Are Trump's economic plans full of promise or nonsense?

December 3, 2016

 

Donald Trump’s bid for presidency has been marred with controversy due to his unorthodox tactics but also welcomed with great enthusiasm for his lack of political background and seemingly truthful demeanor. One source of Trump’s increasing popularity is attributed to his economic policy. At first sight, Trump’s economic policy is full of promising ideas such as creating new jobs, reducing taxes and cutting down the deficit. However, some of the ways he proposes to accomplish these goals involves questionable actions.

 

Central to his economic plans is his promise to create 25 million new jobs over the next ten years. Part of how Trump will create these jobs is by not enacting any more economic regulations because he claims these regulations cost the U.S. $2 trillion a year. The regulations he will eliminate include the Dodd Frank Act which was passed in 2010 by Barack Obama in response to the 2008 recession. The act allows the government to put regulations on the financial industry. However, if this act is discarded, the U.S. may be at risk for another financial crisis like the one in 2008. Trump also wants to eliminate regulations he views as “unnecessary” which includes acts such as the Waters of the U.S. Rule and the Clean Power Plan.

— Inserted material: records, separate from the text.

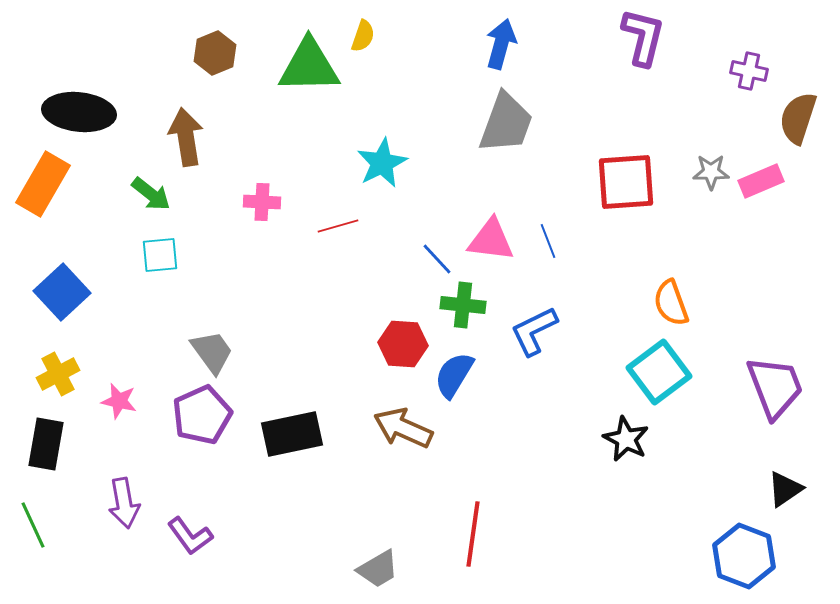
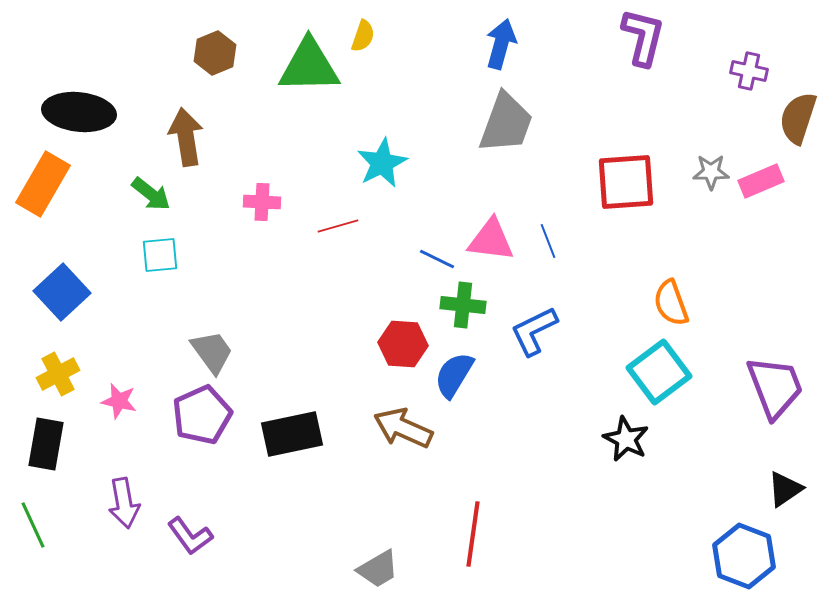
blue line at (437, 259): rotated 21 degrees counterclockwise
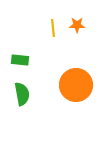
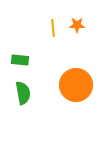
green semicircle: moved 1 px right, 1 px up
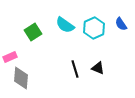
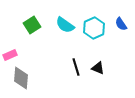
green square: moved 1 px left, 7 px up
pink rectangle: moved 2 px up
black line: moved 1 px right, 2 px up
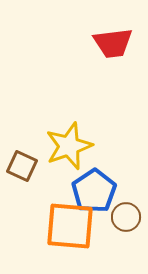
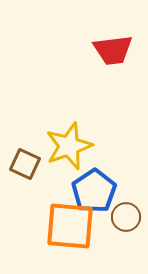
red trapezoid: moved 7 px down
brown square: moved 3 px right, 2 px up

By decreasing environmental regulations, Trump will bring coal and mining jobs back to the U.S. and although this would increase the amount of jobs, the quality of these jobs may prove to be more detrimental than beneficial due to the health hazards associated with these occupations.

 

While increasing jobs is a worthwhile endeavor for a president, the course Trump is taking to solve this issue may not be the most effective. Instead of bringing low level industrial jobs to the U.S. like those in coal and mining, the government may need to focus on providing the education for its citizens to acquire higher level skills set which will allow them to get good jobs and contribute meaningfully to a modernized society.

 

Another part of Trump’s economic policy is reforming the tax codes by reducing the tax brackets from seven to three. The three new tax brackets would be 12, 25, and 33, meaning a 12 percent income tax would be imposed on married-joint filers earning under $75,000, a 25 percent income tax imposed if earning between $75,000 and $225,000 and a 33 percent income tax if earning more than $225,000. The brackets for single filers would be half the above amounts. Trump also said that low-income Americans will pay no income taxes at all and millions of Americans will be taken off the income tax rolls entirely. Trump claims that these reforms are part a tax relief aimed at helping the middle and working class.

 

In addition, he wants to decrease business taxes from 35 percent to 15 percent which Trump believes will stimulate the economy. However, this new business tax would apply to all businesses, even to billionaire real estate magnates. This new business tax could provide a new loophole for people looking to reduce the amount of taxes they have to pay. For instance, high earners could turn themselves into contractors rather than employees which essentially makes them one person businesses and therefore, they would only be obligated to pay the business tax. This business tax could also produce even larger budget deficits by reducing the amount of revenue the federal government would be getting from businesses.

 

In terms of trade, Trump wants to get rid of the Trans-Pacific Partnership and renegotiate NAFTA. However, it is not specified what Trump wants from renegotiating NAFTA. Additionally, he wants to label China as a “currency manipulator” and crack down on China’s illegal trade activity. If China does not comply with the U.S., Trump proposes enforcing a 45 percent tariff on Chinese imports. However, China’s loss of its trade surplus with the U.S. may not be as detrimental as Trump thinks to their $4.5 trillion economy.

 

Trump’s economic plans are indisputably ambitious. However, many economists believe they are based on unrealistic assumptions that may ultimately increase the deficit. Although his ideas are aimed at jumpstarting the economy, the viability of these ideas are still largely unknown and only in the implementation of these plans in the coming years will we know for sure the future of the U.S. economy.